Now let's check all activity to this domain period:
Figure 6: pDNS History of Mixed Domain (RiskIQ View Panel)
Following the historical timeline and sorted by first seen, we see congruency with the historically accessed subdomain on 3-23-2014 which matches the create date of the WHOIS and the A record pointing to a GoDaddy hosted server and not changing since last seen on June 18, 2015. NS servers are same day aligned to ns[61-62].domaincontrol.com. As we get into 2015-06-08 we see our suspected 126.96.36.199 IP address being the destination for five brand new leaf domains – apparently being added same day and leaving the subdomain alone. This suggests the actors had access to control the DNS entries for the website. Let’s pivot onto the suspected hosting IP address and see what shows up there:
Figure 7: Sorted by First Seen we see a campaign of 180 leaf domains on multiple verifiable personal subdomains
For blog brevity I am truncating the list but there are literally 180 uniquely added leaf domains starting on 6-05-2015 through 6-30-2015 on sub-domains registered and managed at GoDaddy that, when checked for validity, can be classified as personal class/small organization owned domains that check out. Patterns that seem obvious include that they are hosted using WordPress, registered by GoDaddy, use NS servers at Domaincontrol.com and all started at the beginning of June 2015. We can safely classify these together as a clustered set of activity performed by one threat actor group. A Technique, Tactic and/or Procedure (TTP) I have noted is that this threat actor group is essentially creating their own poor man’s Dynamic DNS by taking over certain not-so-popular domains hosted and managed by GoDaddy and running WordPress.
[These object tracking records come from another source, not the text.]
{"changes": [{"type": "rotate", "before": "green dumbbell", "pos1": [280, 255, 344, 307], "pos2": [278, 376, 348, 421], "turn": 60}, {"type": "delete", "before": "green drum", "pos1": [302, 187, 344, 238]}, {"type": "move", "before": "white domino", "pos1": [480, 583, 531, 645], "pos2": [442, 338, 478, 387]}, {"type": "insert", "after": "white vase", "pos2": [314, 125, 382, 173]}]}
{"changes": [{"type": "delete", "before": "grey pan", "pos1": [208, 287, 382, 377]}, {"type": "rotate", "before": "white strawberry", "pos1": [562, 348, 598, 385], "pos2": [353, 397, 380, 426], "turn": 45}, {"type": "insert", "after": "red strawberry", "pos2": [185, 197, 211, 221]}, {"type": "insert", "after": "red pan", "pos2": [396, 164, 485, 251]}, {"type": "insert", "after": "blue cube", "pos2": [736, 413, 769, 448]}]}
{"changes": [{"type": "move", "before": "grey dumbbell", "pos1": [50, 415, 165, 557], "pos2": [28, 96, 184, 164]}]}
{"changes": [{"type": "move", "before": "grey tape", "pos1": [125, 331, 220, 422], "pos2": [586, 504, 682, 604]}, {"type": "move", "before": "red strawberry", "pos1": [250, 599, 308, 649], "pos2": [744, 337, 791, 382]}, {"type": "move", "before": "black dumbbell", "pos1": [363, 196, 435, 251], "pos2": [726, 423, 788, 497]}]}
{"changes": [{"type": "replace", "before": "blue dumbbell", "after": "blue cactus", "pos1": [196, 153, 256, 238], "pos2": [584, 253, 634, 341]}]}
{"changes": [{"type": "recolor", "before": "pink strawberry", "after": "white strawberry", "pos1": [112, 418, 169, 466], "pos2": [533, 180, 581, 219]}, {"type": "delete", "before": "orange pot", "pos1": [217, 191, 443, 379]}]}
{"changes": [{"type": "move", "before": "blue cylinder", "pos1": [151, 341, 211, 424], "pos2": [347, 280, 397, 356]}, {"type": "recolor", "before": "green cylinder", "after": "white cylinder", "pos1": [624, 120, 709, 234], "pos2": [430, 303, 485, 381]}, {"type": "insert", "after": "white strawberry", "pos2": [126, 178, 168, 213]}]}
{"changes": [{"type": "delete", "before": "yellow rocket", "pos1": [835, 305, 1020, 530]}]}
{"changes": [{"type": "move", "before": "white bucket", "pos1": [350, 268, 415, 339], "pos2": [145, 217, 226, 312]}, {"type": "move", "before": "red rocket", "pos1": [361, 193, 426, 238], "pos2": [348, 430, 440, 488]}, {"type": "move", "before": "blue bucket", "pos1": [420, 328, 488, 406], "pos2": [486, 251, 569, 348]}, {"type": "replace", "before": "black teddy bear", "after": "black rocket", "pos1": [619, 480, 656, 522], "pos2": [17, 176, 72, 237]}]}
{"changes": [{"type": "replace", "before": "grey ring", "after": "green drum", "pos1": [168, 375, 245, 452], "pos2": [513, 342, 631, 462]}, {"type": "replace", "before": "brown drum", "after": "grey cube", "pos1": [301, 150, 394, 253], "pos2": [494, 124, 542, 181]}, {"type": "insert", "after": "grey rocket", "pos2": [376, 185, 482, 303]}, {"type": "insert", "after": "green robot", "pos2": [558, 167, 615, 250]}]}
The irony is that was just the second domain on the list and I was mainly trying to point out how commonly young domains are used by malicious domains involved in malware and we somehow went down a rabbit hole that was quite interesting. If we quickly continue down the list without following rabbit holes this time we can see some obvious young domains in action:
Figure 8: Going down the list (quickly this time)
Simply put I’m going to categorize these by unique subdomains and the domain origin create date I derived from the WHOIS data, its TLD type (Standard/Non-Standard), Alexa whitelist status (yes/no), Dynamic DNS status (yes/no) and Young Domain status just for basics with a final area for you to rate a classification:
Figure 9: Domain Classification Table
So this was quite easy in this case but you can build decision trees based on the weights of how you decide to classify the domain based on the collected and identified characteristics. Keep in mind, these are just the basic features based on registration data and whitelist data. The more articulately and precisely we break down the feature sets, we end up with an advanced understanding of the domains being requested within our networks and what they might be trying to do.
With this basic information it should be quite simple to build use cases within your SIEM tools to generate daily dashboards that classify these characteristics and can calculate a quick score for each domain. From there, fine tuning and more research can be conducted to identify the more advanced methods of classification.